
=== Women Empowerment and Safety ===
Rais advocated the implementation of some measures with the help of which the situation can be improved. Rais and his team carried out an initiative called ‘Police Didi’ under which four female constables spoke to the girls and the women in these areas. Several men were arrested because of the testimonies by these women. Rais has demanded the formation of a monitoring committee for the police budget.

=== Poverty Advocacy ===
In May 2019, Shaikh was able to help several families who were living in slums to apply for housing aid from the government. The families were issued with allotment letters and given flats in different areas.

=== Condemnation on 2020 Hathras Gang Rape and Murder ===
Rais Shaikh strongly criticized the gang rape and murder incident that took place in Hathras district in Uttar Pradesh. In an interview, Rais criticized the ruling government of Uttar Pradesh sharply and stated that the cover-up that happened after the incident was a glaring example of the incompetence of the government.

- Listed records -
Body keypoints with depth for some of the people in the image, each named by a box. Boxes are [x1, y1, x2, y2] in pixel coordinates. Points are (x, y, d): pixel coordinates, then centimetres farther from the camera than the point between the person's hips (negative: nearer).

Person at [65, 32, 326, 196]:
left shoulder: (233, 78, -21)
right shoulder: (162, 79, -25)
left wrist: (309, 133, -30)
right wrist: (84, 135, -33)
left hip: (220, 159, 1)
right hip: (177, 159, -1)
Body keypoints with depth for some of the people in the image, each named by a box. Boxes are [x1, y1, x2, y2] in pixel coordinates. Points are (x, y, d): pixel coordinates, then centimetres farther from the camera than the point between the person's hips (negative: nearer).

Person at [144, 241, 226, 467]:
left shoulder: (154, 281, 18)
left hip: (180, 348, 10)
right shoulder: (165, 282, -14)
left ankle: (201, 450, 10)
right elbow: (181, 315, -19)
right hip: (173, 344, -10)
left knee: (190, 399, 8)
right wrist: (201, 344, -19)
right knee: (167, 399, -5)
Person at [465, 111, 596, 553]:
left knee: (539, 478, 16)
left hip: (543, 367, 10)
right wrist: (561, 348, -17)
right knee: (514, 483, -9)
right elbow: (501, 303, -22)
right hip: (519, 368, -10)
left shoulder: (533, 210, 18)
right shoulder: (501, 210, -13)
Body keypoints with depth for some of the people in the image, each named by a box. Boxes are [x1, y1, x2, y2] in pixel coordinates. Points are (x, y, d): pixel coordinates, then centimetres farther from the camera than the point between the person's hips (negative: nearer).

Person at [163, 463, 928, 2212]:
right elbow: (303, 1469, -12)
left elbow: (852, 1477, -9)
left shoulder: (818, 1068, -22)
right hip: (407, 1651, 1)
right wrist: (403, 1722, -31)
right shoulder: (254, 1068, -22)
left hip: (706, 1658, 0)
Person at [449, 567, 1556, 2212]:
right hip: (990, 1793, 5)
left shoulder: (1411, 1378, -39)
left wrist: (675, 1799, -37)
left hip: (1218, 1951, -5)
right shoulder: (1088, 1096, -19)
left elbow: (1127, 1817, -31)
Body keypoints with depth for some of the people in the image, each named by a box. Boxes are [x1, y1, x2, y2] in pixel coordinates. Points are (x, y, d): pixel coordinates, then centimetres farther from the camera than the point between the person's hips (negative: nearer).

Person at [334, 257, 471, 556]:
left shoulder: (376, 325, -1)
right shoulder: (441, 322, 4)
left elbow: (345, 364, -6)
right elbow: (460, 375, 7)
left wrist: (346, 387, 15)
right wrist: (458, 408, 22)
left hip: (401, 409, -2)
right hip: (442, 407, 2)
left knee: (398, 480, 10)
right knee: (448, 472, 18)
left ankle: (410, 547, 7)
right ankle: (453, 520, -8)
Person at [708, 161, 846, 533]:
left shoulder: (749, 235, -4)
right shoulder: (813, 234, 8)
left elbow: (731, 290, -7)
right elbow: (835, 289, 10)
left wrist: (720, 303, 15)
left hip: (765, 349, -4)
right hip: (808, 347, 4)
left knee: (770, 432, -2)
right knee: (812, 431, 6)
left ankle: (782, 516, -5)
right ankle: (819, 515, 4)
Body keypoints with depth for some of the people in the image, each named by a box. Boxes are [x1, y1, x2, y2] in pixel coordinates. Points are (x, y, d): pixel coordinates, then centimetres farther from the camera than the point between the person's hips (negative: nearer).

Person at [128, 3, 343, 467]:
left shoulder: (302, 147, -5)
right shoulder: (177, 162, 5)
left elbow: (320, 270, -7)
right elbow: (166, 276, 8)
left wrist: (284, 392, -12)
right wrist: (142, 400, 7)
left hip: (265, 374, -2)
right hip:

- Problem -
Give every section heading in the text about Rais Shaikh.

- Final answer -
- Women Empowerment and Safety
- Poverty Advocacy
- Condemnation on 2020 Hathras Gang Rape and Murder